Problem description = Resume the account of trucks lined up at the scale house, picking up after its last sentence and leaving the material aside.

I soon pass the gate, with its signage telling me what the place is, that they have security cameras, that there’s a $10,000 fine for getting out of your truck, that they monitor CB channel 3, and that the speed limit on the grounds is 10 mph. All that concern for my safety makes me feel kind of warm and fuzzy inside. Arriving at the scale house, I see probably 50 trucks lined up waiting their turn to get their “tare” or “lightweight,” the weight of their truck when it’s empty. Most are in little ranks and files of about 10 trucks, often at different angles to the other groups. They count on the honesty of each driver who started each group to be certain that everyone stays in order. Of course, 50 sets of eyes and CB radios would keep them straight, too.

After weighing again when loaded, they’ll know the weight for which to charge the customer. They usually just get a tare weight on Monday of each week, and use that weight all week. When you’re dealing in tons, a few pounds here and there don’t matter. Today, though, many of the trucks are hauling to various DOH sites, and they demand a tare FOR EACH LOAD. I’m sure the government bean counters don’t realize that the time the trucks sit in line has to be covered by dollars charged in the contracts, while the practice saves them a few pennies, at most. My grandfather used to talk about folks who’d spend a dollar to save a dime.

Provided material =
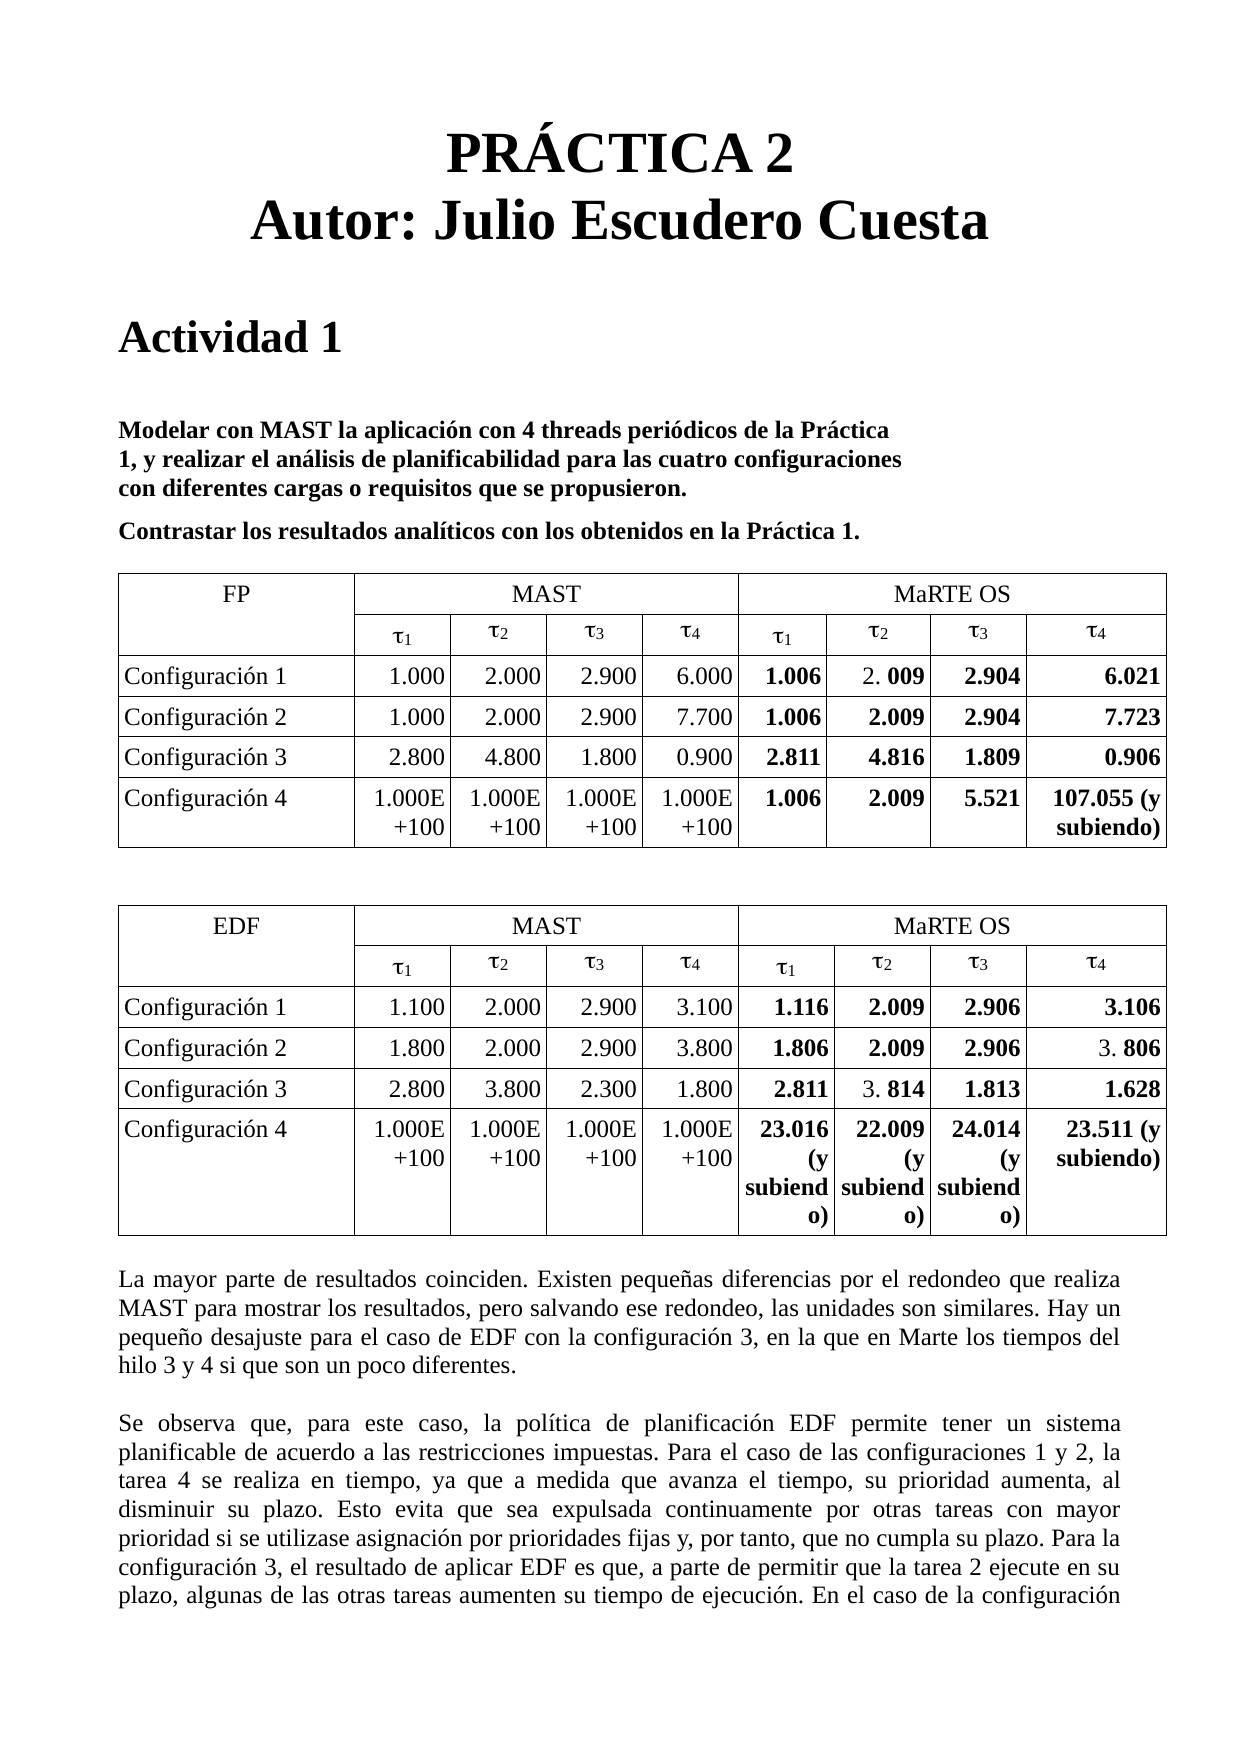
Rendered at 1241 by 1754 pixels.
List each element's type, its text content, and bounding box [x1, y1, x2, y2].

Written answer =
If you know where the material is located that you want, you simply back up to the pile so that the loader man can load you from the driver’s side. Otherwise, you can ask him on the CB and he’ll tell you where to find them. Many “gravels” are classed by numbers like 57’s, or 467’s. That isn’t just a random number, but shows that shows that the pile is a blend of sizes 5 and 7, or 4, 6, and 7. I haven’t yet figured out how those numbers correspond to inch measurements, but I will. The big end-loaders have scoops that can load over 10 tons at a time, so sometimes the 22 ton loads we usually carry are only two scoops. Usually, though, they have to add a partial scoop, as well. I think they have a somewhat inaccurate scale built into the loader, but it puts you in the ballpark, at least. When you’re loaded, the loader man will either tell you on the CB or give you a thumbs-up, at which time you can either give him a wave of thanks and acknowledgment, or tell him thanks on the CB.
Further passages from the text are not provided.